The German Medical Association, however, says placebos could – and should – be used in certain cases, following a major study that suggests dummy pills sometimes work better than actual medicines. The news is causing a bit of a stink in international medical circles, since the GMA advises doctors that they don’t have to use the word placebo when prescribing dummy pills for their patients – they only have to say that they’re giving them something ‘unusual’.

British and US health experts think this is madness, of course. And that’s despite the German advice suggesting that placebos should only be used when other effective therapies don’t exist – such as in cases of mild anxiety, depression, pain and chronic inflammatory conditions, where other treatments have been tried but have failed. The German docs say placebos may be useful in cases where pain is subjective, for instance. They do not work for broken bones, for instance, or for cancer, the experts say.

Fair enough, that sounds good to me. But US experts are up in arms about it, saying it’s absolutely not acceptable to lie to patients about what treatment they’re receiving. Even the UK’s BMA has waded in, with ethics committee chairman Tony Calland claiming that the use of placebos is unscientific and sends medicine back into the 19th century.

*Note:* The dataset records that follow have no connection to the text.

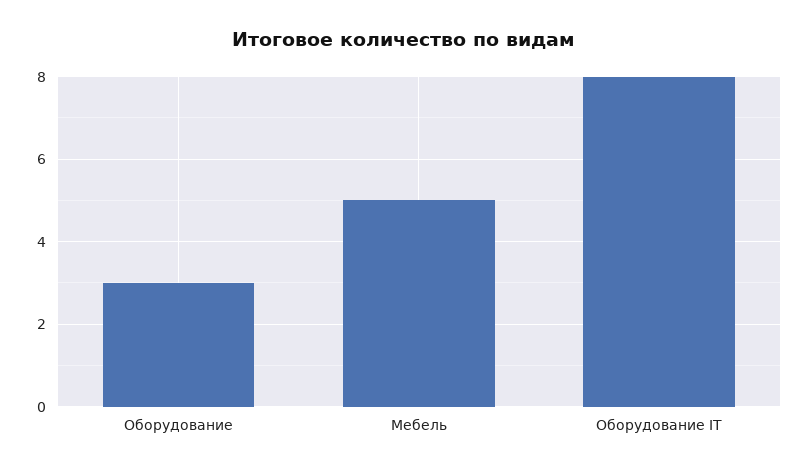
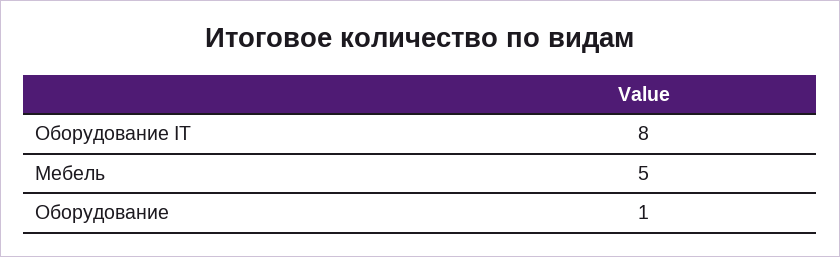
  {
-   "Оборудование": 3,
+   "Оборудование": 1,
    "Мебель": 5,
    "Оборудование IT": 8
  }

Yet it’s common knowledge – in medical circles at least – that doctors in this country (and, according to studies, in Denmark and the US) often prescribe placebos without their patients’ knowledge.

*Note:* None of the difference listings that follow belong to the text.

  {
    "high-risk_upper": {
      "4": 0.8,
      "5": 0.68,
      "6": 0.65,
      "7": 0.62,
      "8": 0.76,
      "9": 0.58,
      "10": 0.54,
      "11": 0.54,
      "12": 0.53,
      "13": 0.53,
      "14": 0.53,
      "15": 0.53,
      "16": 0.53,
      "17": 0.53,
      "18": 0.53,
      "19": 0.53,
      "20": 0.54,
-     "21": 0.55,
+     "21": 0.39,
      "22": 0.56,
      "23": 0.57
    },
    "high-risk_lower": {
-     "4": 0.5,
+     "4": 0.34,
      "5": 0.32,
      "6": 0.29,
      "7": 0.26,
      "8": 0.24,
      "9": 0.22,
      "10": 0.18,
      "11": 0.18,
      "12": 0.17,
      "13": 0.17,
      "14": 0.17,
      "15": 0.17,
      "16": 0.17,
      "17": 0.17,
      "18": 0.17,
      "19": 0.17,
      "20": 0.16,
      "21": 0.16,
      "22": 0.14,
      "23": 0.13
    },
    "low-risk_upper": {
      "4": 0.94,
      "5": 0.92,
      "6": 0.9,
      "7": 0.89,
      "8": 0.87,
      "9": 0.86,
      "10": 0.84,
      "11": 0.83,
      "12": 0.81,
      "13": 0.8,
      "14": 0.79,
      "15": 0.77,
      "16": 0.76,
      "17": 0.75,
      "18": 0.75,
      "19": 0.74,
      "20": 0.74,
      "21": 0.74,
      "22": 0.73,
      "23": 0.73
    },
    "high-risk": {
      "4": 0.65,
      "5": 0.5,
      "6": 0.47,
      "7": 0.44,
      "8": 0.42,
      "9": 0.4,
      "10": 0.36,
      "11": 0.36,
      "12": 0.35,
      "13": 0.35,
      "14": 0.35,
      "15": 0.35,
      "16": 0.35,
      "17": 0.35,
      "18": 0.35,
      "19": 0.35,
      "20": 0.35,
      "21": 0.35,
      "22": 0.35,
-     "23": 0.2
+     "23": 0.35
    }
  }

Unscientific may be the way Mr Calland describes placebo power, but numerous drug tests show that dummy pills are as effective – sometimes even more so – than the medicines being trialled. And it’s only unscientific because we simply don’t have the knowledge or the insight to understand why placebo works in such cases.

After all, there’s not much money to be made from placebo, so it’s no wonder the majority of medical research focuses on drug treatments, where tidy profits can – and are – made. How many researchers are out there trying to really understand how placebo works? Not many, I dare say.

Cynical, yes – I admit it. Makes you think though, doesn’t it? Maybe the Germans are so advanced when it comes to mind-body medicine, they know something the rest of us don’t? Or perhaps they’re just more willing to be open-minded.